Since the end of the exponential clock speed increase circa 2003, parallelism has imposed itself as the means to obtain speed-ups on general purpose platforms but the current fragile languages, programming abstractions, and compiler and runtime support have stifled its adoption. I will present the problems that make the state of the art parallel languages (and libraries) unsuitable for the general-purpose application programmer. Ideally, we would like all the available parallelism to be expressed by the programmer using high level programming constructs and delegate its efficient execution to the compiler and runtime. Besides sidestepping the tedious and fragile process of fine-tuning the granularity of parallelism, the maximal availability of parallelism affords the scheduler maximal flexibility during the execution when more information (e.g., core availability) is accessible.
I will propose Lazy Scheduling as one piece of the solution, which can be applied to several popular schedulers, most notably work-stealing. It optimizes the common case where most of the parallel tasks are executed locally and do not need to be made available to other processors. Lazy scheduling achieves this goal by using a simple heuristic for inferring whether other processors are hungry for work, and by making parallel work available to other processors based on that heuristic. Unlike previous attempts, Lazy Scheduling does not introduce potential deadlocks and does not make irrevocable serialization decisions that could hurt load-balancing and performance. Moreover, I will show how Lazy Scheduling is able to greatly outperform current work-stealing when a lot of parallelism is exposed by the programmer, and how little performance is lost compared to a carefully tuned program.

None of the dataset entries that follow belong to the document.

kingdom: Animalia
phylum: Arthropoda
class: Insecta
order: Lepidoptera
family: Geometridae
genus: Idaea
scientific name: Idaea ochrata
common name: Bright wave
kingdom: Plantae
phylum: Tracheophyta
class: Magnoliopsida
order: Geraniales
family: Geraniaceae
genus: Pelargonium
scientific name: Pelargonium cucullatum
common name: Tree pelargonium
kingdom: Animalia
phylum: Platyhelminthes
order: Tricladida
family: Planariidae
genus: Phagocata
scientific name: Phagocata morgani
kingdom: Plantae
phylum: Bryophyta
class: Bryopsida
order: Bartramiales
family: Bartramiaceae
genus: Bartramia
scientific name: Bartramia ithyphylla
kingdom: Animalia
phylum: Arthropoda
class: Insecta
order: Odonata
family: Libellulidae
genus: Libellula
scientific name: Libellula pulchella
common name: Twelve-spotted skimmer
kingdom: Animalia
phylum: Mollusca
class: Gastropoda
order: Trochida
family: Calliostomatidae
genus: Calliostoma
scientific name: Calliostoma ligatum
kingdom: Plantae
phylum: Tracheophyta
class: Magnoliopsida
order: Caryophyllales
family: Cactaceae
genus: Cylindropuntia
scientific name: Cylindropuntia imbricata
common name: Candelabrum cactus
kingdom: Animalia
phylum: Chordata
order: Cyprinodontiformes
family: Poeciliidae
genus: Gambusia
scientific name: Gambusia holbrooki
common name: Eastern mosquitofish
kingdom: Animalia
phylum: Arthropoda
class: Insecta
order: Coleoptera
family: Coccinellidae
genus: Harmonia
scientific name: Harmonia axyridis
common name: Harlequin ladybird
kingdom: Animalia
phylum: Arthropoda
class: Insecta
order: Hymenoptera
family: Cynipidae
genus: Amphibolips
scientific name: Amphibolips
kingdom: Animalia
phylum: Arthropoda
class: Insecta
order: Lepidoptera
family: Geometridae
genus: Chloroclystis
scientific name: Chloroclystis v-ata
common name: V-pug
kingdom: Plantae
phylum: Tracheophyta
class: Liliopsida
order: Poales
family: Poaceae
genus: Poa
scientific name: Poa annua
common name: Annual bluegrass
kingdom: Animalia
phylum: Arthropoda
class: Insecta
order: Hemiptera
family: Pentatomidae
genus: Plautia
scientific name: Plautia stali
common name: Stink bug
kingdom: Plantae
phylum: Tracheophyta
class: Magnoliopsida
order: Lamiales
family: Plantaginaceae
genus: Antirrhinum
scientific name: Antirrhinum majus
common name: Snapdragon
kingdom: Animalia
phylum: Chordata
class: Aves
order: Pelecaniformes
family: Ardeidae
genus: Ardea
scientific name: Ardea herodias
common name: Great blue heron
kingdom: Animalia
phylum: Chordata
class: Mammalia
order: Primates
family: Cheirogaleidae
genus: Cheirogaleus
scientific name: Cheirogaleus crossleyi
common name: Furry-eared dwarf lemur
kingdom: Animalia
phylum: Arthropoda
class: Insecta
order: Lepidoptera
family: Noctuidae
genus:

Alexandros Tzannes is a Post-Doctoral researcher at the University of Illinois at Urbana-Champaign working with Prof. Vikram Adve on provably safe parallelism. He obtained his Ph.D from the University of Maryland, College Park, under the supervision of Rajeev Barua and Uzi Vishkin, where he wrote the compiler for the Maryland XMT parallel architecture and contributed a user-level run-time task scheduler that adapts to changing load conditions. This scheduler achieves similar performance with extremely fine-grained tasks as state-of the art schedulers do with tasks that have been coarsened by an order of magnitude. He interests focus on improving the ease of programming and performance portability of parallel code through compiler, run-time, and PL techniques.